Chickpeas, Provençal Style

Time: 1 to 2 hours, mostly unattended
Makes: 4 servings


  • ½ cup dried chickpeas (about 12 ounces), rinsed and picked over
  • Salt and freshly ground black pepper
  • 4 thick slices French or Italian bread (day-old is fine)
  • 1 tablespoon minced garlic
  • ¼ cup olive oil, plus more for drizzling
  • ½ cup chopped fresh parsley leaves for garnish


Put the chickpeas in a large, deep pot and add enough water to cover them by about 3 inches; bring to a boil over high heat. Adjust the heat so the beans bubble gently and cover. Cook, stirring occasionally, for 30 minutes, then taste a chickpea to check for doneness. If the chickpeas have begun to soften, add a large pinch of salt and several grinds of black pepper, if they’re still hard, return the lid to the pot, keep cooking, and check them every 10 or 15 minutes until it’s time to add the salt.

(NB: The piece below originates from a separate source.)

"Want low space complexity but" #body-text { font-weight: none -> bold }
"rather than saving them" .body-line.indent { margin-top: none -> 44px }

Continue cooking, checking and stirring every 15 minutes or so, until the chickpeas are quite tender but still intact, anywhere from 15 to 45 minutes after you’ve added the salt. If at any point when you check the beans they look dry, add enough water to keep them covered by about 1 inch. (For the most flavorful broth, try to keep the chickpeas submerged by no more than 1 inch of water as they near the end of their cooking time.)

While beans cook, heat the oven to 400°F. Roughly tear or cut the bread into bite-sized pieces and spread them out on a baking sheet. Bake the bread, turning once, until it’s lightly toasted, 10 to 15 minutes. It doesn’t have to be warm when you serve it, so just let it sit until serving time.

Meanwhile, keep checking the chickpeas every 15 minutes or so. When they’re fully tender and just starting to break apart, stir in the garlic and the olive oil; taste and adjust the seasoning. To serve, put the bread in shallow bowls and spoon in the beans and some of the cooking liquid; drizzle with about 1 tablespoon more olive oil if you like and garnish with the parsley.

4 ways to vary these chickpeas

  • Add 4 ounces chopped prosciutto, smoked ham, or cooked sausage or chorizo to the pot when you add the garlic in Step 4.
  • Garnish with chopped almonds or hazelnuts instead of or along with the parsley.
  • Sprinkle the top with freshly grated Parmesan cheese.
  • When you add the garlic, add ½ cup dried tomatoes to the pot.